#### [Exercise details]
Render every line of the data below as a numbered list, leaving out any blank lines.

#### [Records]
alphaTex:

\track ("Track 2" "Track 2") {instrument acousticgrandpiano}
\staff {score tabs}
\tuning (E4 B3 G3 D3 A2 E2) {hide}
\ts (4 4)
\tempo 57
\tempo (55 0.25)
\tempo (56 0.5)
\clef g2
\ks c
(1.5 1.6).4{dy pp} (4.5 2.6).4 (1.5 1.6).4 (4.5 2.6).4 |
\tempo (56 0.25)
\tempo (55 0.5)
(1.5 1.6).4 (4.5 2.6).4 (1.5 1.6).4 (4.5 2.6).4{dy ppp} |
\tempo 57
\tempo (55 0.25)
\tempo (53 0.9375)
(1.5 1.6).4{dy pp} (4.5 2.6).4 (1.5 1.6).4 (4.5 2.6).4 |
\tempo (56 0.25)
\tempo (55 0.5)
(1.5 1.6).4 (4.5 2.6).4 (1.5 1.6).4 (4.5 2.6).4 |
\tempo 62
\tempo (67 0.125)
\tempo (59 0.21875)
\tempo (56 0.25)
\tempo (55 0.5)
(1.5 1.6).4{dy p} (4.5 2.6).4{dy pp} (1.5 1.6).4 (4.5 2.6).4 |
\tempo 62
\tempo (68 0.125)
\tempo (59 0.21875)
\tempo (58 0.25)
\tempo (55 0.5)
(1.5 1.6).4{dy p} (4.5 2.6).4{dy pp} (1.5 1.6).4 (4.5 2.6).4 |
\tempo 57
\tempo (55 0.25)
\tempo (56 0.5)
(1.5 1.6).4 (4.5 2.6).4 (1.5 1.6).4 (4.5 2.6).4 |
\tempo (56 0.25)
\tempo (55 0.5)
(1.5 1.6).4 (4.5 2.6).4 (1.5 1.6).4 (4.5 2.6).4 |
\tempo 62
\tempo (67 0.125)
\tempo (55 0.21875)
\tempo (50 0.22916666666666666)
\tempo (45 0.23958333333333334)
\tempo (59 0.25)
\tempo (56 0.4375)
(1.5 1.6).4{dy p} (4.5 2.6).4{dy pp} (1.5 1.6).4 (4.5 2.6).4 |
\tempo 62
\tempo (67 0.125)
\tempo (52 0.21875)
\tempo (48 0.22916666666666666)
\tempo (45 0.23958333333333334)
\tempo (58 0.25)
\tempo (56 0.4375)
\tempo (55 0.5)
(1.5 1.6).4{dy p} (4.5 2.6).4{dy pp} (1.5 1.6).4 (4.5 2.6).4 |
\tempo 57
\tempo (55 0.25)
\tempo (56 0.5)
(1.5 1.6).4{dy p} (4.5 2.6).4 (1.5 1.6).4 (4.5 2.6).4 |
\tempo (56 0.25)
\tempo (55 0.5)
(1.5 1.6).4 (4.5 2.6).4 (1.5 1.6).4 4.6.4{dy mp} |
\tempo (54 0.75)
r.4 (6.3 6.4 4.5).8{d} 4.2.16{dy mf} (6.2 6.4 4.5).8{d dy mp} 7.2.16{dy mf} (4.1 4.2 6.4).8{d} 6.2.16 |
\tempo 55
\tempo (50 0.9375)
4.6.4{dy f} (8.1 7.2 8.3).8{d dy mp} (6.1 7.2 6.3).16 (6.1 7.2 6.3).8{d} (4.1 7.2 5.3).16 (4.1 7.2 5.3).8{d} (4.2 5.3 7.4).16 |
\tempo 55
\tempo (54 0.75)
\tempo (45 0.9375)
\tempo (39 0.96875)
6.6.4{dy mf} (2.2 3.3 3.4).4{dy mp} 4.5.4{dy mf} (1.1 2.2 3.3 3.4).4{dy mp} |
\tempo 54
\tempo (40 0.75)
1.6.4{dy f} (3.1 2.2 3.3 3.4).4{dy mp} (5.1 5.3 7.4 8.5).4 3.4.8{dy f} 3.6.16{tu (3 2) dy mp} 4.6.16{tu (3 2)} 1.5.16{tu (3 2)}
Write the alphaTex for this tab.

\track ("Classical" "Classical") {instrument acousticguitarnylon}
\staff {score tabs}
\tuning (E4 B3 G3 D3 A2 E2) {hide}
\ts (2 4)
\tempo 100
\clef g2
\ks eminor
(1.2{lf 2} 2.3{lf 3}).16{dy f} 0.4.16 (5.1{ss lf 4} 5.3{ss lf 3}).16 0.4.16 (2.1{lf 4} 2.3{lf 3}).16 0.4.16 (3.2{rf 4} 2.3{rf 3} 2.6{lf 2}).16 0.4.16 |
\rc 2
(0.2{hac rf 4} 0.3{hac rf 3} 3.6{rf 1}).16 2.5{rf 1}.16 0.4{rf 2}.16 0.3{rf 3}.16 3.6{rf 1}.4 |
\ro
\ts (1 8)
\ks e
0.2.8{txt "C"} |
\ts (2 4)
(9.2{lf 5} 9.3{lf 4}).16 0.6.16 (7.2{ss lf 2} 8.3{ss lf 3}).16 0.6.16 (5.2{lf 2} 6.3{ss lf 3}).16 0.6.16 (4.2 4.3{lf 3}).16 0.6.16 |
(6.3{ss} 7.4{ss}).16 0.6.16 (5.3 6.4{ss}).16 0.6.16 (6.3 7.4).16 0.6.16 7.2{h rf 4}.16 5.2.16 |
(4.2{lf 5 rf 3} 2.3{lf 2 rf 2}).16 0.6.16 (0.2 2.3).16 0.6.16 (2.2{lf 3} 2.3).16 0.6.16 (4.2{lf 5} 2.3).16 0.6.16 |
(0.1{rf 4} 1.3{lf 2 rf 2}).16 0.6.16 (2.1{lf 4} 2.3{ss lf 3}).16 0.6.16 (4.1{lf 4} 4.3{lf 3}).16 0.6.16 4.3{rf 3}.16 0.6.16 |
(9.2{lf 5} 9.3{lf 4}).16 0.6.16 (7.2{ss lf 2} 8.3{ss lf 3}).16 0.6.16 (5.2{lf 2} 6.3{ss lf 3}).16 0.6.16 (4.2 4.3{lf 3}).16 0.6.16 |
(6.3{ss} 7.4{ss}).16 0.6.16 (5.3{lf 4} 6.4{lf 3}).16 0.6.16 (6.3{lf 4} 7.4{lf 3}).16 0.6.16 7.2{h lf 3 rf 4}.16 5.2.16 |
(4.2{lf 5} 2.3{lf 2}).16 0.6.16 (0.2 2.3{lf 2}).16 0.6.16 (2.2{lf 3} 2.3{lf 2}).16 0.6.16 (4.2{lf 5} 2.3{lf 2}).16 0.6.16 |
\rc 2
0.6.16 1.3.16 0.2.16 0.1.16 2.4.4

#### [Completed task]
1. alphaTex:
2. \track ("Track 2" "Track 2") {instrument acousticgrandpiano}
3. \staff {score tabs}
4. \tuning (E4 B3 G3 D3 A2 E2) {hide}
5. \ts (4 4)
6. \tempo 57
7. \tempo (55 0.25)
8. \tempo (56 0.5)
9. \clef g2
10. \ks c
11. (1.5 1.6).4{dy pp} (4.5 2.6).4 (1.5 1.6).4 (4.5 2.6).4 |
12. \tempo (56 0.25)
13. \tempo (55 0.5)
14. (1.5 1.6).4 (4.5 2.6).4 (1.5 1.6).4 (4.5 2.6).4{dy ppp} |
15. \tempo 57
16. \tempo (55 0.25)
17. \tempo (53 0.9375)
18. (1.5 1.6).4{dy pp} (4.5 2.6).4 (1.5 1.6).4 (4.5 2.6).4 |
19. \tempo (56 0.25)
20. \tempo (55 0.5)
21. (1.5 1.6).4 (4.5 2.6).4 (1.5 1.6).4 (4.5 2.6).4 |
22. \tempo 62
23. \tempo (67 0.125)
24. \tempo (59 0.21875)
25. \tempo (56 0.25)
26. \tempo (55 0.5)
27. (1.5 1.6).4{dy p} (4.5 2.6).4{dy pp} (1.5 1.6).4 (4.5 2.6).4 |
28. \tempo 62
29. \tempo (68 0.125)
30. \tempo (59 0.21875)
31. \tempo (58 0.25)
32. \tempo (55 0.5)
33. (1.5 1.6).4{dy p} (4.5 2.6).4{dy pp} (1.5 1.6).4 (4.5 2.6).4 |
34. \tempo 57
35. \tempo (55 0.25)
36. \tempo (56 0.5)
37. (1.5 1.6).4 (4.5 2.6).4 (1.5 1.6).4 (4.5 2.6).4 |
38. \tempo (56 0.25)
39. \tempo (55 0.5)
40. (1.5 1.6).4 (4.5 2.6).4 (1.5 1.6).4 (4.5 2.6).4 |
41. \tempo 62
42. \tempo (67 0.125)
43. \tempo (55 0.21875)
44. \tempo (50 0.22916666666666666)
45. \tempo (45 0.23958333333333334)
46. \tempo (59 0.25)
47. \tempo (56 0.4375)
48. (1.5 1.6).4{dy p} (4.5 2.6).4{dy pp} (1.5 1.6).4 (4.5 2.6).4 |
49. \tempo 62
50. \tempo (67 0.125)
51. \tempo (52 0.21875)
52. \tempo (48 0.22916666666666666)
53. \tempo (45 0.23958333333333334)
54. \tempo (58 0.25)
55. \tempo (56 0.4375)
56. \tempo (55 0.5)
57. (1.5 1.6).4{dy p} (4.5 2.6).4{dy pp} (1.5 1.6).4 (4.5 2.6).4 |
58. \tempo 57
59. \tempo (55 0.25)
60. \tempo (56 0.5)
61. (1.5 1.6).4{dy p} (4.5 2.6).4 (1.5 1.6).4 (4.5 2.6).4 |
62. \tempo (56 0.25)
63. \tempo (55 0.5)
64. (1.5 1.6).4 (4.5 2.6).4 (1.5 1.6).4 4.6.4{dy mp} |
65. \tempo (54 0.75)
66. r.4 (6.3 6.4 4.5).8{d} 4.2.16{dy mf} (6.2 6.4 4.5).8{d dy mp} 7.2.16{dy mf} (4.1 4.2 6.4).8{d} 6.2.16 |
67. \tempo 55
68. \tempo (50 0.9375)
69. 4.6.4{dy f} (8.1 7.2 8.3).8{d dy mp} (6.1 7.2 6.3).16 (6.1 7.2 6.3).8{d} (4.1 7.2 5.3).16 (4.1 7.2 5.3).8{d} (4.2 5.3 7.4).16 |
70. \tempo 55
71. \tempo (54 0.75)
72. \tempo (45 0.9375)
73. \tempo (39 0.96875)
74. 6.6.4{dy mf} (2.2 3.3 3.4).4{dy mp} 4.5.4{dy mf} (1.1 2.2 3.3 3.4).4{dy mp} |
75. \tempo 54
76. \tempo (40 0.75)
77. 1.6.4{dy f} (3.1 2.2 3.3 3.4).4{dy mp} (5.1 5.3 7.4 8.5).4 3.4.8{dy f} 3.6.16{tu (3 2) dy mp} 4.6.16{tu (3 2)} 1.5.16{tu (3 2)}
78. Write the alphaTex for this tab.
79. \track ("Classical" "Classical") {instrument acousticguitarnylon}
80. \staff {score tabs}
81. \tuning (E4 B3 G3 D3 A2 E2) {hide}
82. \ts (2 4)
83. \tempo 100
84. \clef g2
85. \ks eminor
86. (1.2{lf 2} 2.3{lf 3}).16{dy f} 0.4.16 (5.1{ss lf 4} 5.3{ss lf 3}).16 0.4.16 (2.1{lf 4} 2.3{lf 3}).16 0.4.16 (3.2{rf 4} 2.3{rf 3} 2.6{lf 2}).16 0.4.16 |
87. \rc 2
88. (0.2{hac rf 4} 0.3{hac rf 3} 3.6{rf 1}).16 2.5{rf 1}.16 0.4{rf 2}.16 0.3{rf 3}.16 3.6{rf 1}.4 |
89. \ro
90. \ts (1 8)
91. \ks e
92. 0.2.8{txt "C"} |
93. \ts (2 4)
94. (9.2{lf 5} 9.3{lf 4}).16 0.6.16 (7.2{ss lf 2} 8.3{ss lf 3}).16 0.6.16 (5.2{lf 2} 6.3{ss lf 3}).16 0.6.16 (4.2 4.3{lf 3}).16 0.6.16 |
95. (6.3{ss} 7.4{ss}).16 0.6.16 (5.3 6.4{ss}).16 0.6.16 (6.3 7.4).16 0.6.16 7.2{h rf 4}.16 5.2.16 |
96. (4.2{lf 5 rf 3} 2.3{lf 2 rf 2}).16 0.6.16 (0.2 2.3).16 0.6.16 (2.2{lf 3} 2.3).16 0.6.16 (4.2{lf 5} 2.3).16 0.6.16 |
97. (0.1{rf 4} 1.3{lf 2 rf 2}).16 0.6.16 (2.1{lf 4} 2.3{ss lf 3}).16 0.6.16 (4.1{lf 4} 4.3{lf 3}).16 0.6.16 4.3{rf 3}.16 0.6.16 |
98. (9.2{lf 5} 9.3{lf 4}).16 0.6.16 (7.2{ss lf 2} 8.3{ss lf 3}).16 0.6.16 (5.2{lf 2} 6.3{ss lf 3}).16 0.6.16 (4.2 4.3{lf 3}).16 0.6.16 |
99. (6.3{ss} 7.4{ss}).16 0.6.16 (5.3{lf 4} 6.4{lf 3}).16 0.6.16 (6.3{lf 4} 7.4{lf 3}).16 0.6.16 7.2{h lf 3 rf 4}.16 5.2.16 |
100. (4.2{lf 5} 2.3{lf 2}).16 0.6.16 (0.2 2.3{lf 2}).16 0.6.16 (2.2{lf 3} 2.3{lf 2}).16 0.6.16 (4.2{lf 5} 2.3{lf 2}).16 0.6.16 |
101. \rc 2
102. 0.6.16 1.3.16 0.2.16 0.1.16 2.4.4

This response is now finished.